For the material below, output exactly the span from the line with "vorherigen Vermieters beweist, dass du" to the line with "Gemeinschaftswohnungen geeignet.", including both, and nothing besides.

* * *

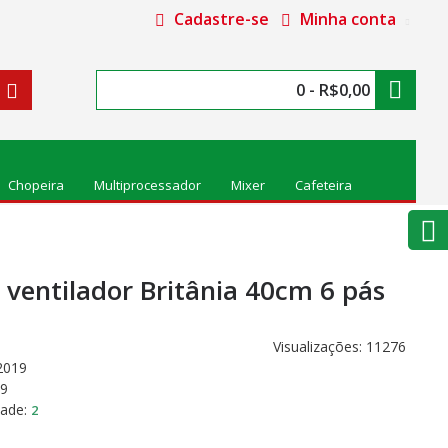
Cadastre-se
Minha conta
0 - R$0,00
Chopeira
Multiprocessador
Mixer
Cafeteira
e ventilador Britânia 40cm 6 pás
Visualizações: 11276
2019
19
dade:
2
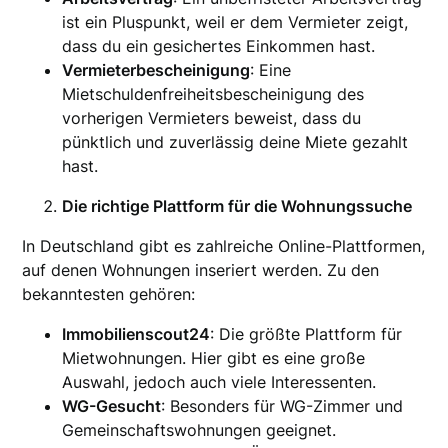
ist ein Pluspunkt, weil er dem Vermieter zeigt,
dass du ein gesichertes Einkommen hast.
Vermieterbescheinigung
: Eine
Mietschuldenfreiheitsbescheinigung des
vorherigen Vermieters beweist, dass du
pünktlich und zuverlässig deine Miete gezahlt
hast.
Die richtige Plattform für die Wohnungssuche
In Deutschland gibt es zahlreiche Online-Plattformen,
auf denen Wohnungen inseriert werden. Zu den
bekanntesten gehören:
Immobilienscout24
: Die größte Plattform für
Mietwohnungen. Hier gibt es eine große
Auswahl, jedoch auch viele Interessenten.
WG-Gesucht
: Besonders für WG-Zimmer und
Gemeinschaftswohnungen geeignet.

* * *

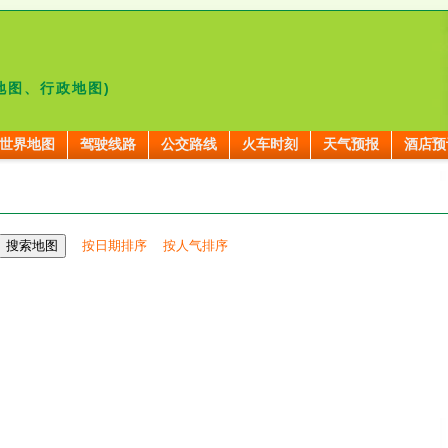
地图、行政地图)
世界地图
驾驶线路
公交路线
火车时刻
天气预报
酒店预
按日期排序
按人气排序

* * *

**Response to the task:**
vorherigen Vermieters beweist, dass du
pünktlich und zuverlässig deine Miete gezahlt
hast.
Die richtige Plattform für die Wohnungssuche
In Deutschland gibt es zahlreiche Online-Plattformen,
auf denen Wohnungen inseriert werden. Zu den
bekanntesten gehören:
Immobilienscout24
: Die größte Plattform für
Mietwohnungen. Hier gibt es eine große
Auswahl, jedoch auch viele Interessenten.
WG-Gesucht
: Besonders für WG-Zimmer und
Gemeinschaftswohnungen geeignet.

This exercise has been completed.